An den Kompetenzen von Premierminister Abu Masen wird sich zunächst nichts ändern, allerdings behält sich Arafat in seiner Funktion als PLO-Chef das letzte Wort bei den Verhandlungen vor. Nach Beilegung des Streits zog Abu Masen seinen Rücktritt aus dem Fatah-Zentralkomitee zurück, von dem er wegen seines Verhandlungsstils schwer kritisiert wurde. Abu Masen, der zudem seinen Rücktritt als Regierungschef erwogen hatte, falls seine Kompetenzen weiter in Frage gestellt werden, sagte aufgrund der Krise mehrere geplante Gespräche mit Scharon ab. Das nächste Treffen wird vermutlich Anfang kommender Woche stattfinden.

Der israelische Premierminister bekam unterdessen eine klare Absage von der britischen Regierung, als er den Abbruch aller Kontakte zu Arafat forderte. Außenminister Jack Straw erklärte Berichten zufolge, dass man den von seinem Volk gewählten Präsidenten nicht boykottieren könne. Nach Vorstellung der israelischen Regierung sollen sich die europäischen Staaten verstärkt am Aufbau des Sozialwesens in den Palästinensergebieten beteiligen.
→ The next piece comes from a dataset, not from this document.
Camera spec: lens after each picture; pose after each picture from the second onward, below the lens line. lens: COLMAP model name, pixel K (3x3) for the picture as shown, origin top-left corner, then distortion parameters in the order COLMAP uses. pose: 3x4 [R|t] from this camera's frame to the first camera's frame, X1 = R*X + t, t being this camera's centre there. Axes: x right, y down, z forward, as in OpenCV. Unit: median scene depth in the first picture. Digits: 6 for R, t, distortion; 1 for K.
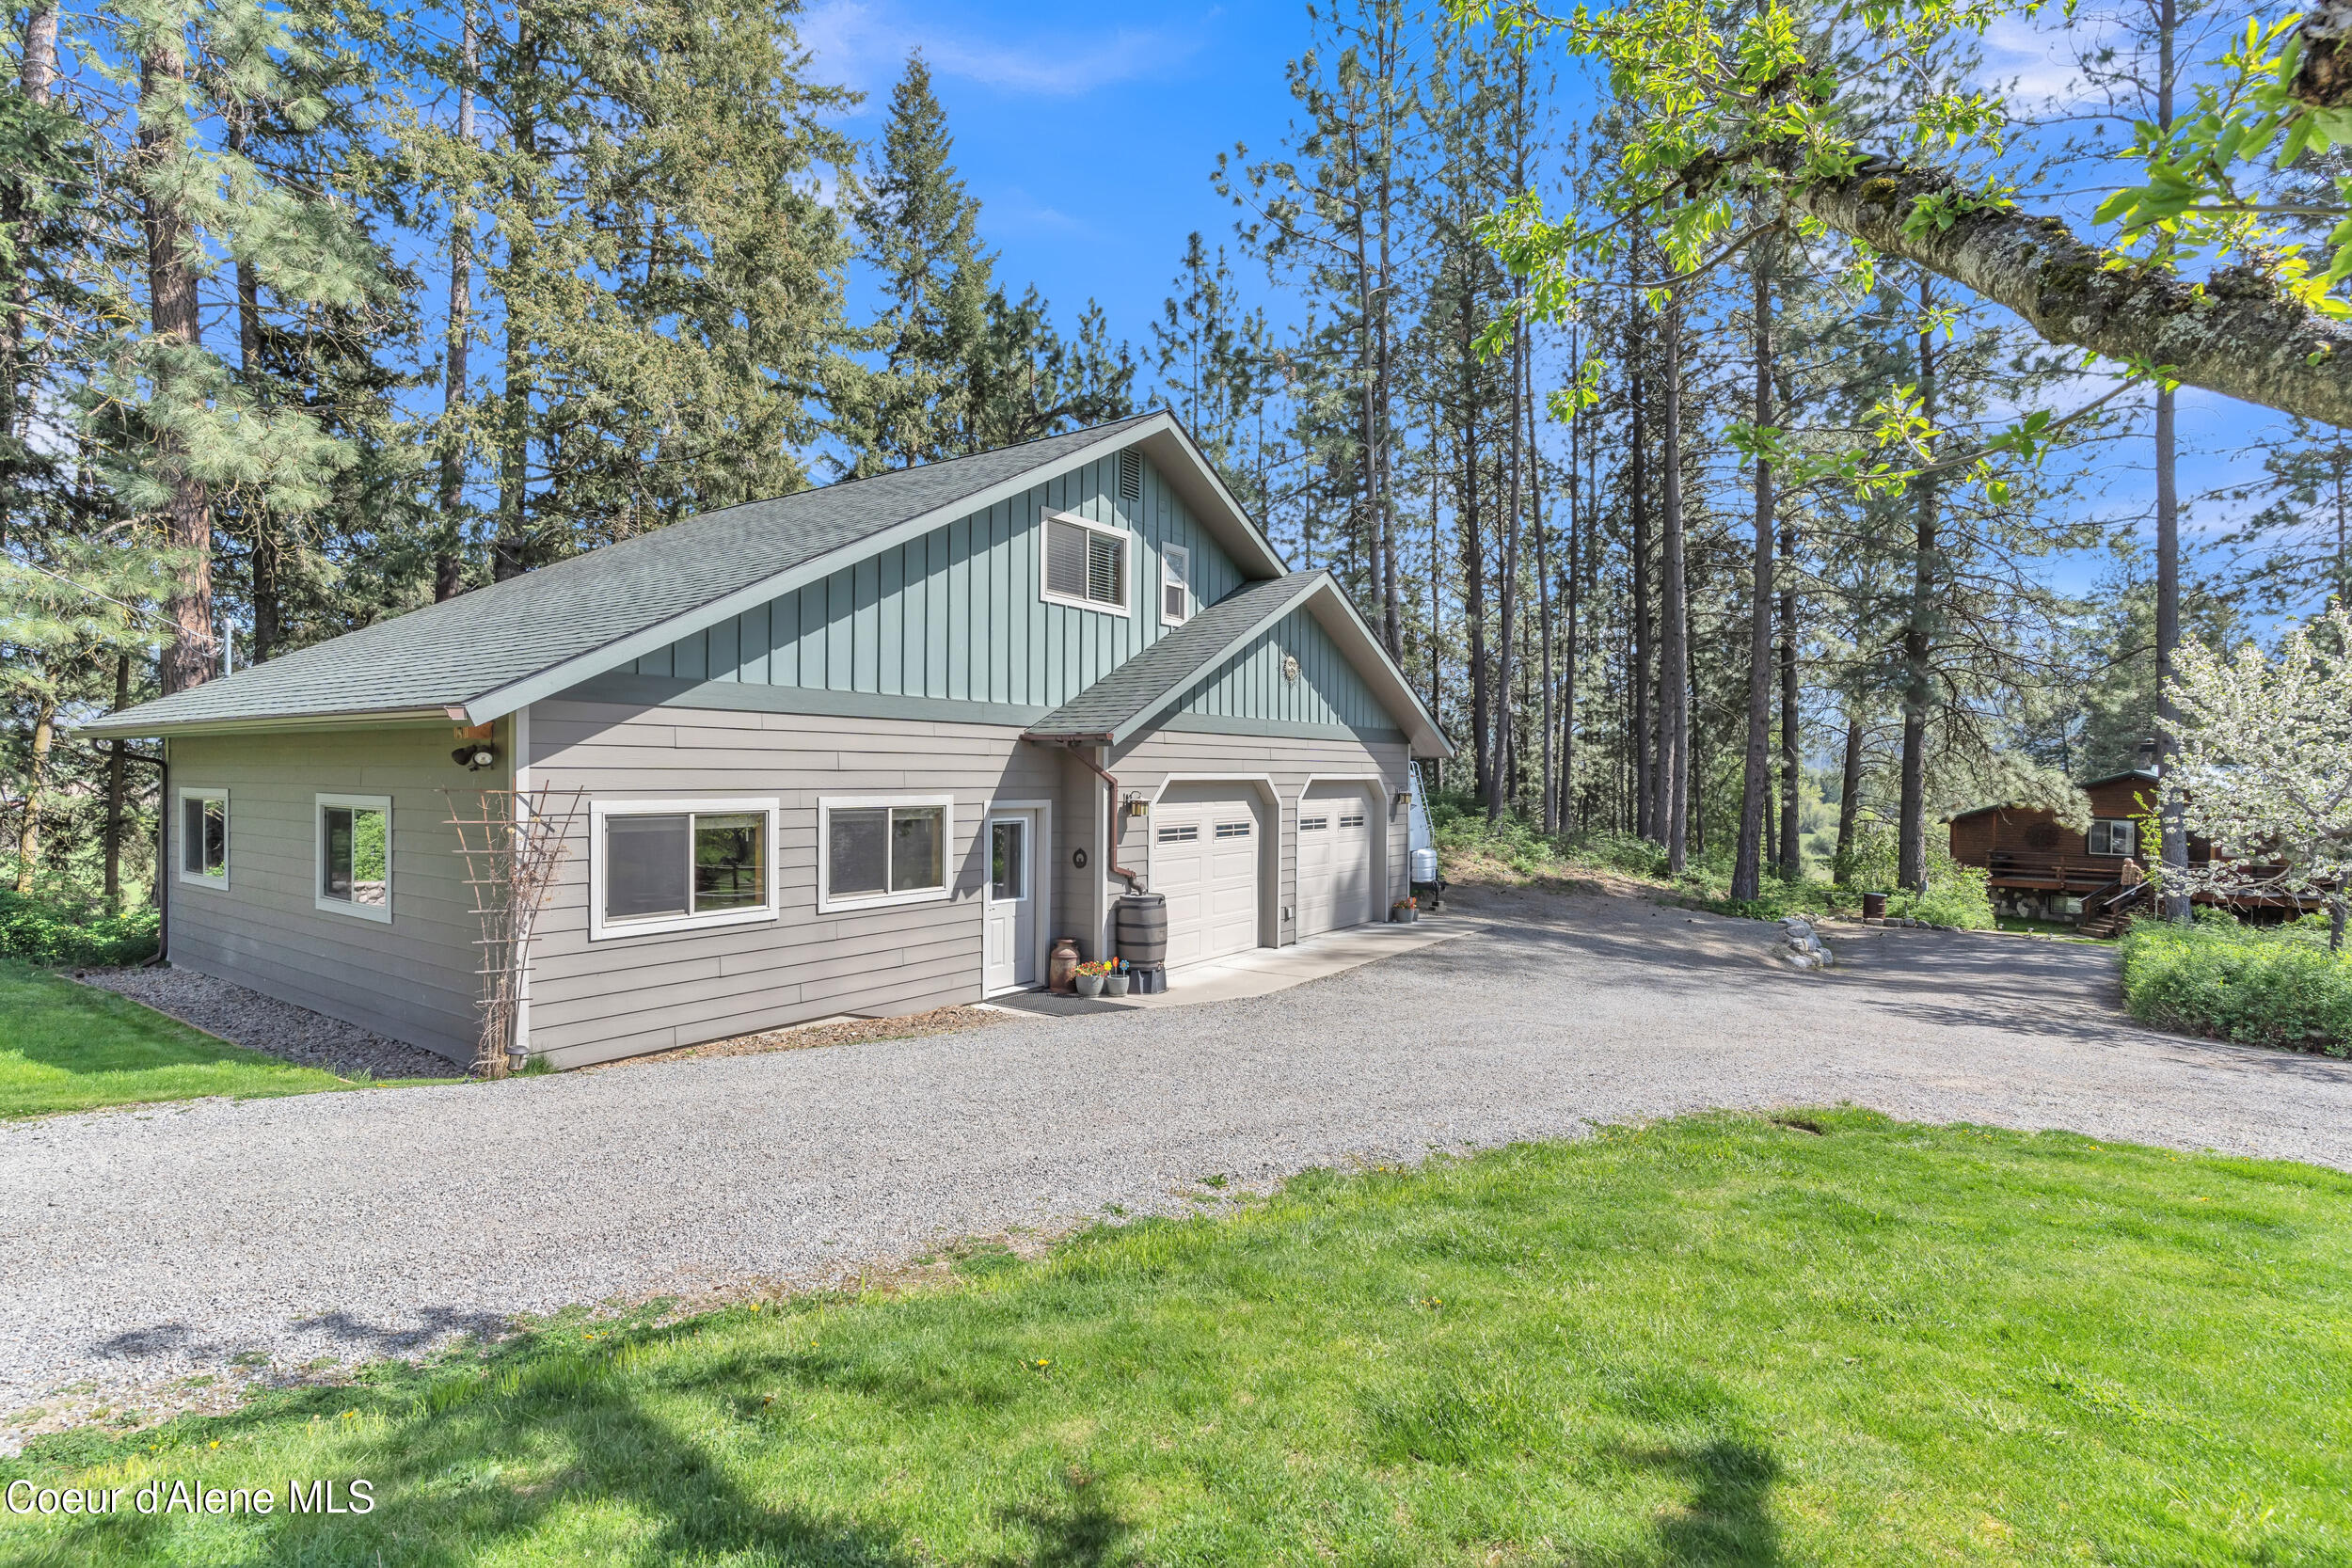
lens RADIAL K [[1148.7, 0, 1171.5], [0, 1148.7, 777.0], [0, 0, 1]] dist [-0.003829, -0.000152]
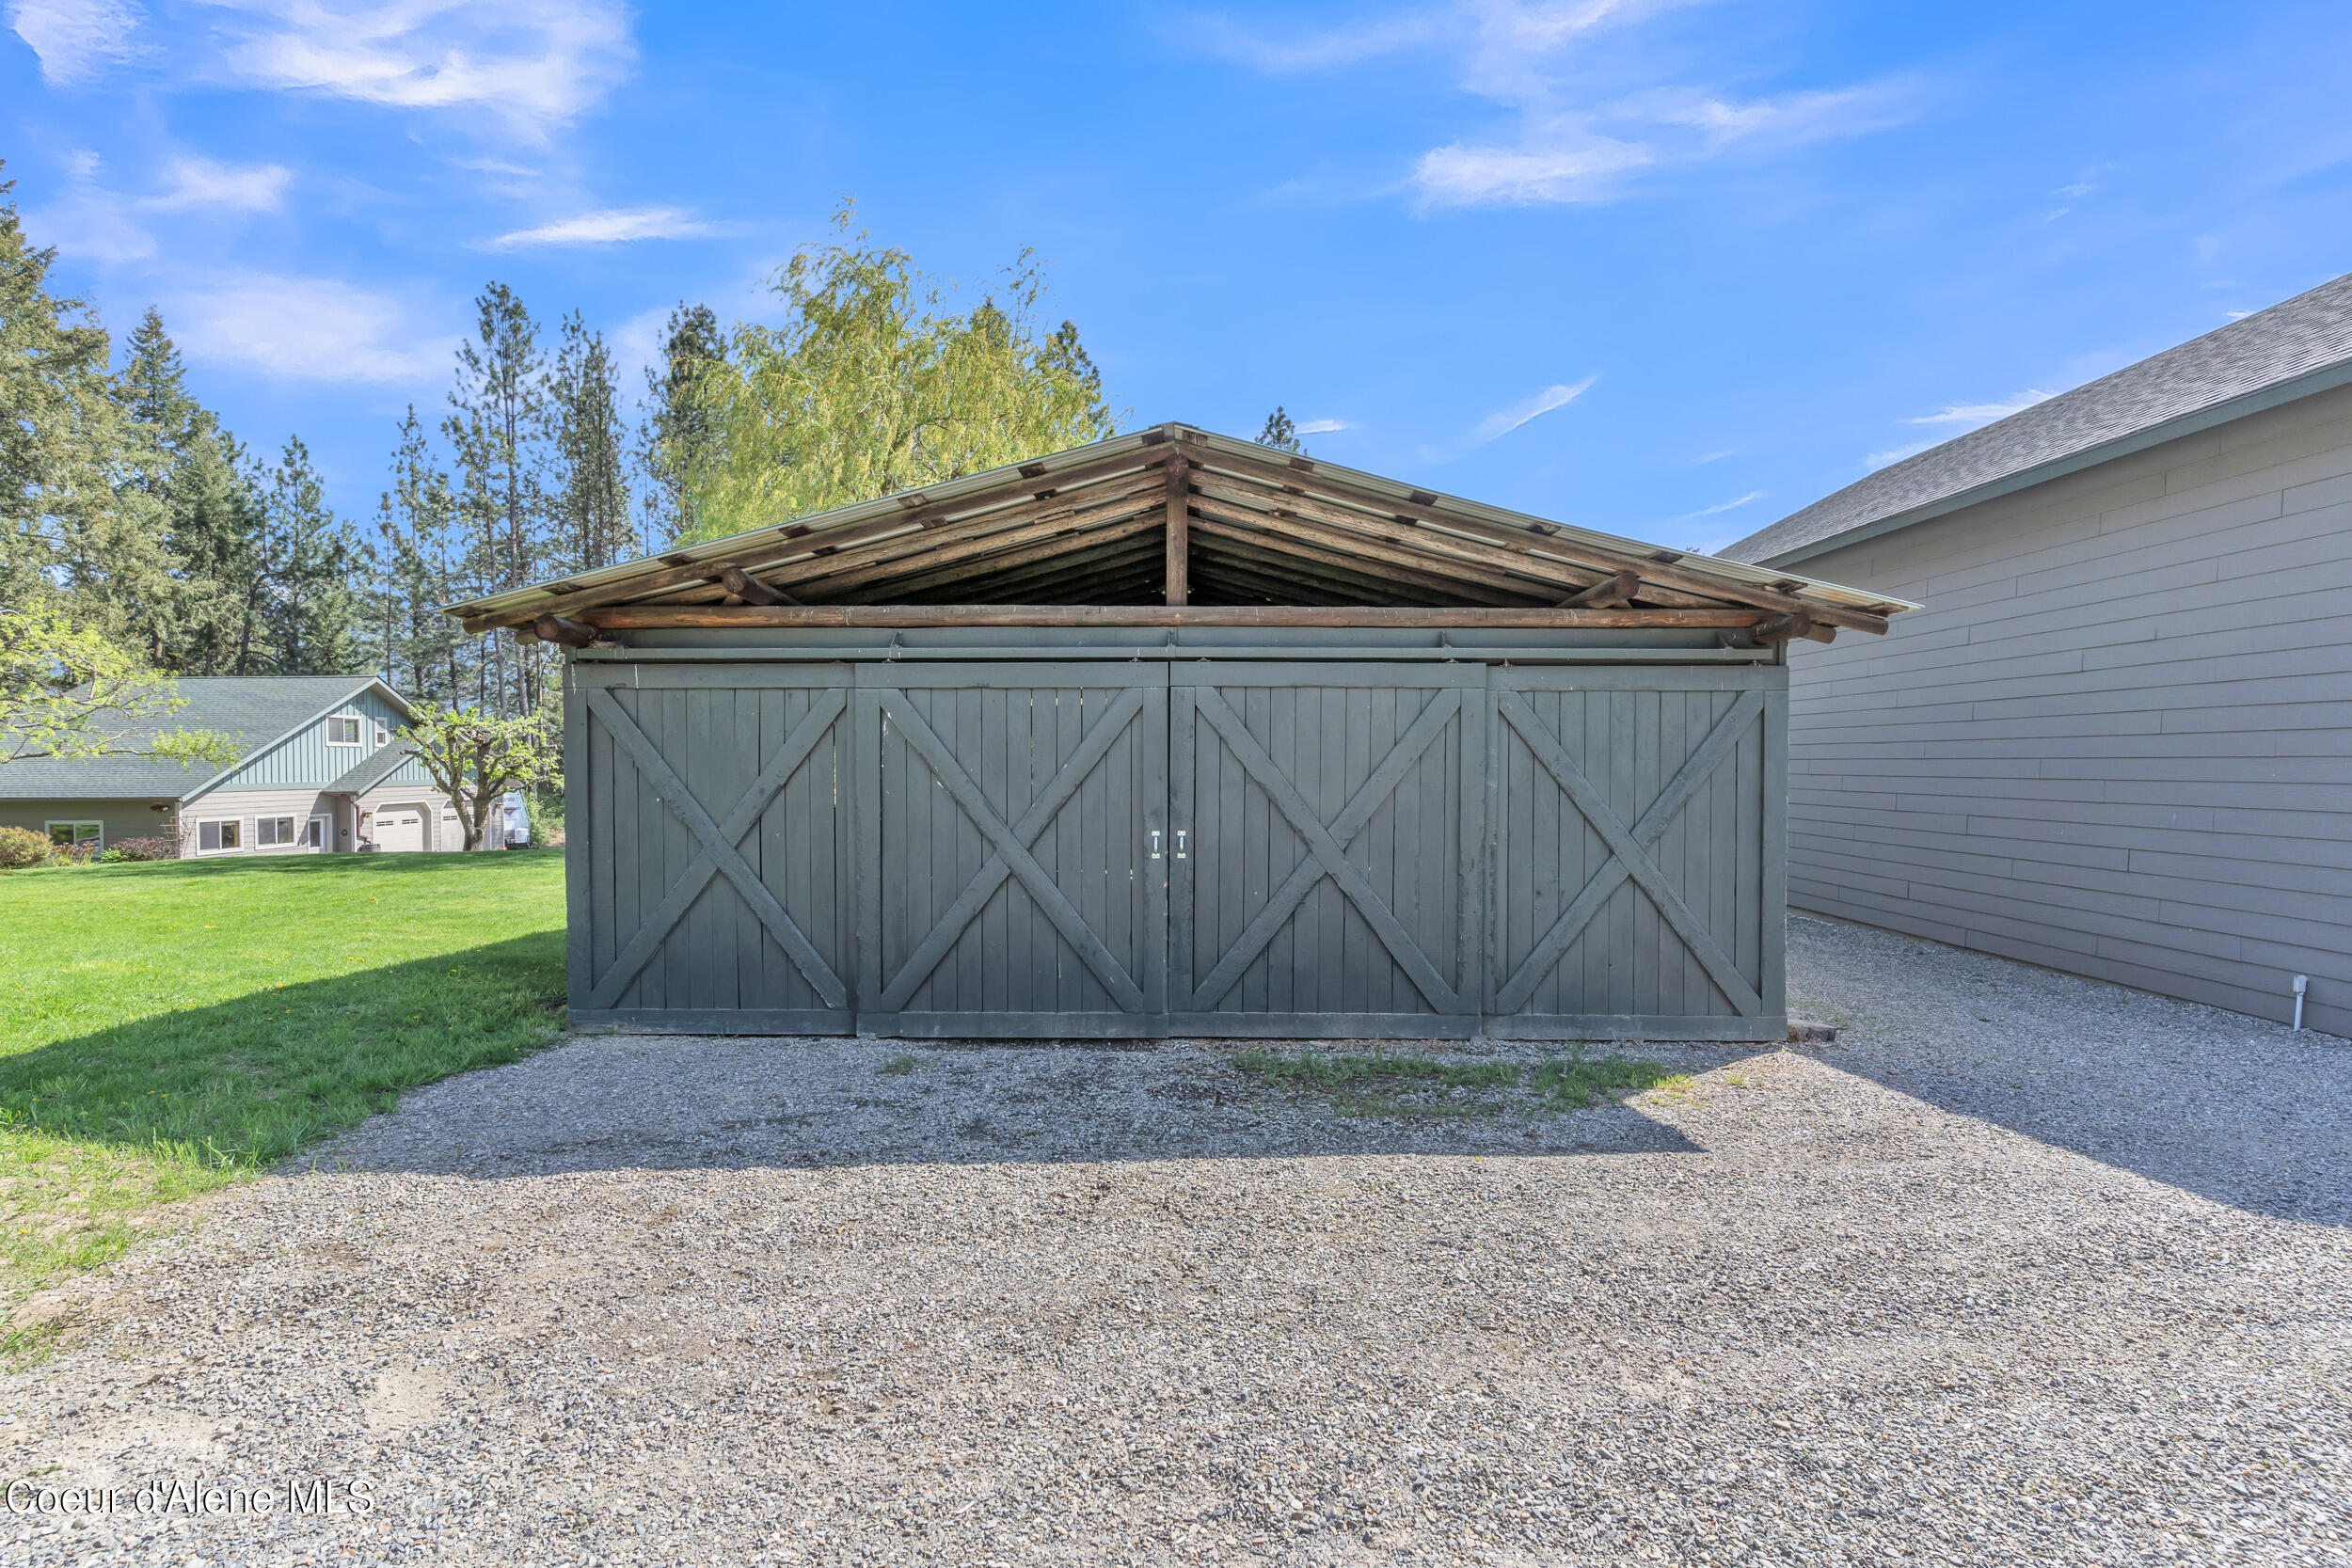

Damit könnte Hamas die Unterstützung bei ihren Landsleuten entzogen werden, sagte ein Regierungsmitarbeiter nach dem Treffen Scharons mit dem britischen Premier Tony Blair.

Scharon verurteilte gestern das Messerattentat in der Nacht zum Dienstag, bei dem ein 24-jähriger Israeli starb. Das sei ein Indiz dafür, dass die palästinensische Führung nicht ausreichend gegen den Terror vorgehe. Ersten Ermittlungen zufolge gehört der Täter den militanten Fatah-nahen Al-Aqsa-Brigaden an. Die Fatah streitet indes jede Verbindung zu dem Mann ab. Informationsminister Amr betonte, dass der seit Ende Juni bestehende Waffenstillstand unverändert fortbestehe.

Israels Außenminister Silvan Schalom äußerte infolge des Mordanschlags gegenüber dem Militärradio seine Sorge, dass die „Terroraktivitäten wieder aufgenommen werden könnten“. Schalom räumte indes ein, dass die Autonomiebehörde stärker gegen die antiisraelische Hetze vorginge. Bereits am Vortag hatte die israelische Armee auf der Suche nach dem vier Tage zuvor entführten Taxifahrer Eliahu Gorel Teile der Stadt Ramallah unter Ausgangssperre gestellt. Der palästinensische Präventive Sicherheitsdienst schloss sich der Suche nach dem Vermissten an. Palästinensische Häftlinge riefen zur sofortigen Freilassung Gorels auf, der, so die Vermutung, als Geisel genommen wurde, um eine Amnestie der Gefangenen zu erpressen.